I'm Proud of Myself When I Make My Mom Snort

    This week has been....well, really great. And surprisingly, the fact that I am at 196.2lbs is the least satisfying part of it all. Don't get me wrong, I'm thrilled; weighing that much at this point mean's I'm on track to get around 190lbs by the end of August. But literally so many wonderful things are going on!
      I got a job that I'm really loving (fingers crossed that it sticks). I'm getting to reconnect with wonderful friends who love me. Things have been going great with family too; I've got a movie date with my dad today to watch the new Annabelle movie! We may even go ride the water taxi tonight, and I'll get to be DD...
      My teeth look whiter, I got a hair cut I love, I'm finally understanding how to contour, I'm reading a good book, and my relationship with God has more life than it has in awhile, I taught my dog a new trick, I made these excellent stuffed jalapeños the other day, and I recently got my nails done. So yeah...I say with astounding gratitude and an unhealthy amount of paranoia that...I'm happy.
      It was actually kind of astounding to realize that; the fact that I was happy and all. The other night I ran some errands with my mother; she's finally got a car that has bluetooth, so I hooked up my phone and played all sorts of music. I was dancing like an idiot and she was laughing with that big gorgeous smile of hers. We even danced in the drive through at the bank to the song I'm including with this post. Since I like to add club moves to any and every song, the cameras at the bank got an eyeful of us dancing and cracking up.
        Anyway the hilarity continued as we walked through Publix. Like, you all might not think I'm funny, but when I'm "on" I can make my mom laugh like nobody's business. I got her to snort at least four times in the store. So, we're standing at the deli right, getting pieces of meat and cheese from this awesome Thai woman named Sue... 
       And my mom looks at me, starting to tear up because she's my mom, and she says, " You know why you're acting like this don't you?" I did not. Then she said, "It's because you're happy. This is you when you're happy." I thought about it...it had been at least three years since I had "acted like this". Had it really been that long since I'd been truly happy?
       Looking at my mom's face, I realized it had. She had been missing this side of me. And I also realized that I had too. Battling depression, anxiety, abuse, and the numerous obstacles of life had taken a lot out of me, as it would anymore. But then I realized the difference between now and that dark period of time...
       I have been taking active steps to purge my life of toxic things and people. I have been being mindful of who I give my time and energy to. And I've been actively loving my body by working out, and my heart by doing things I love, like reading or writing poetry. Actively loving my spirit by going to church and spending time with Abba. And it's making a difference. I'm not sure how long this season of joy will last, but I am very excited to be getting reacquainted with this side of myself while we have the time. I missed this me too.
       So yeah...I guess all I'm saying is that it's astounding how life can change when the stars align and you focus your energy on the important things. A delicate combination, but a beautiful one. If it hasn't happened for you yet, I know it will; things like this, blessings and misfortune, seem to come in waves. They did in college haha. So if you're in a season of misfortune, I'm sending my wave to you. Life may never be perfect, mine isn't, but it can be really really wonderful.
       I'll be posting soon with reports on the challenges I've been given; if you haven't given me one please do! There will be updates on that, as well as other exciting news. I love you guys...we'll talk here soon.

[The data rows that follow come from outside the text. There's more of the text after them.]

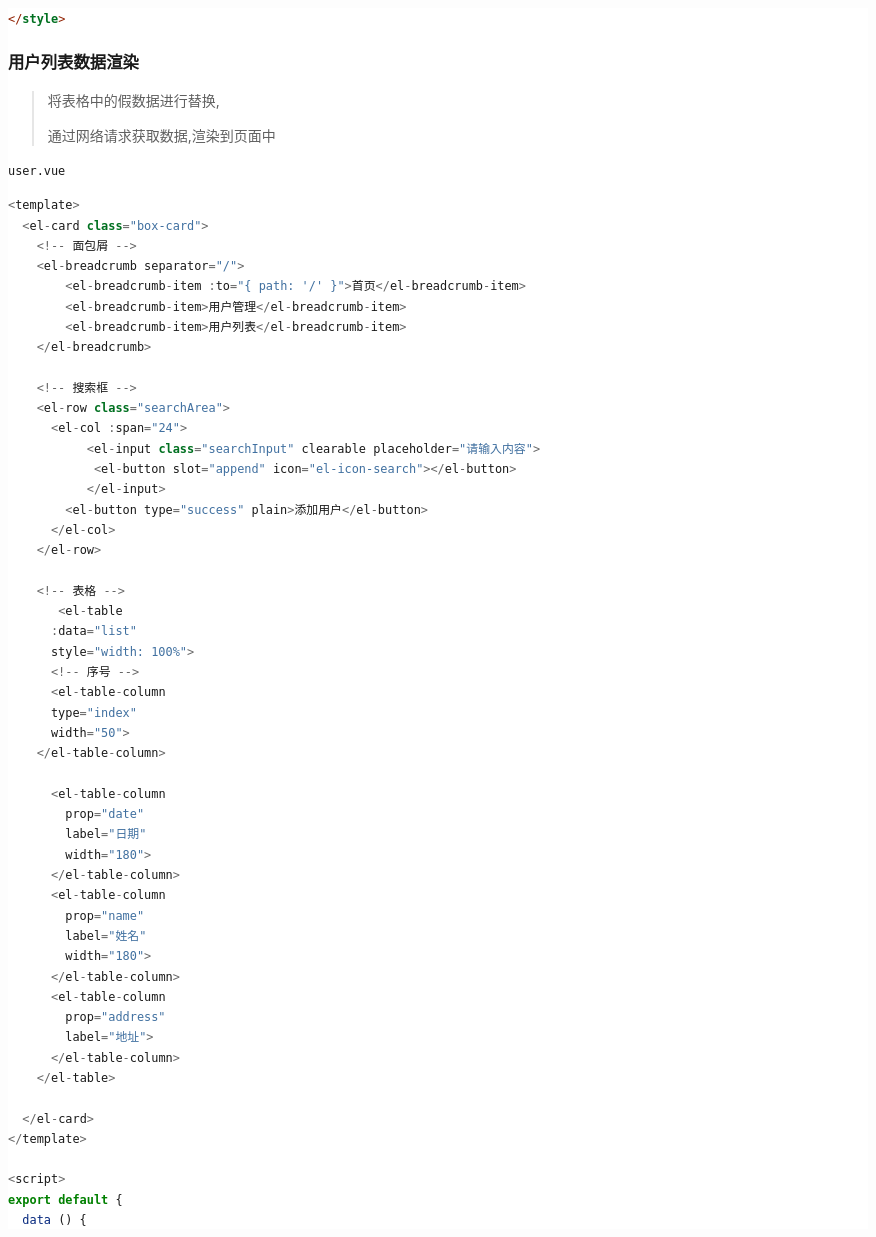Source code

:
 ```html
</style>

```

### 用户列表数据渲染

> 将表格中的假数据进行替换,
>
> 通过网络请求获取数据,渲染到页面中

`user.vue`

```js
<template>
  <el-card class="box-card">
    <!-- 面包屑 -->
    <el-breadcrumb separator="/">
        <el-breadcrumb-item :to="{ path: '/' }">首页</el-breadcrumb-item>
        <el-breadcrumb-item>用户管理</el-breadcrumb-item>
        <el-breadcrumb-item>用户列表</el-breadcrumb-item>
    </el-breadcrumb>

    <!-- 搜索框 -->
    <el-row class="searchArea">
      <el-col :span="24">
           <el-input class="searchInput" clearable placeholder="请输入内容">
            <el-button slot="append" icon="el-icon-search"></el-button>
           </el-input>
        <el-button type="success" plain>添加用户</el-button>
      </el-col>
    </el-row>

    <!-- 表格 -->
       <el-table
      :data="list"
      style="width: 100%">
      <!-- 序号 -->
      <el-table-column
      type="index"
      width="50">
    </el-table-column>

      <el-table-column
        prop="date"
        label="日期"
        width="180">
      </el-table-column>
      <el-table-column
        prop="name"
        label="姓名"
        width="180">
      </el-table-column>
      <el-table-column
        prop="address"
        label="地址">
      </el-table-column>
    </el-table>

  </el-card>
</template>

<script>
export default {
  data () {
```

    In the meantime...thanks for reading and happy eating.



Stuffed Jalapeños I made:

3 Jalapeños cut in half creating 6 half peppers...because, you know, math.

Stuff pepper halves with a combination of mozzarella and pepper jack cheese.

Cut three strips of bacon in half, and press bacon strips into brown sugar.

Wrap said bacon strips around stuffed peppers and secure with toothpicks.

Bake in oven at 400 degrees for 15-20 minutes.

Eat!

Comments

  1. Kalie! This post made me so happy... because you were happy :) When you are just living life, keeping your eyes on Jesus, and doing what he puts in your heart, you are walking the fine line between self and living for him. There is no greater joy than when you know you are living in the center of his will. Keep on keeping on. You are doing an amazing job. Your focus and vulnerability are truly inspiring me.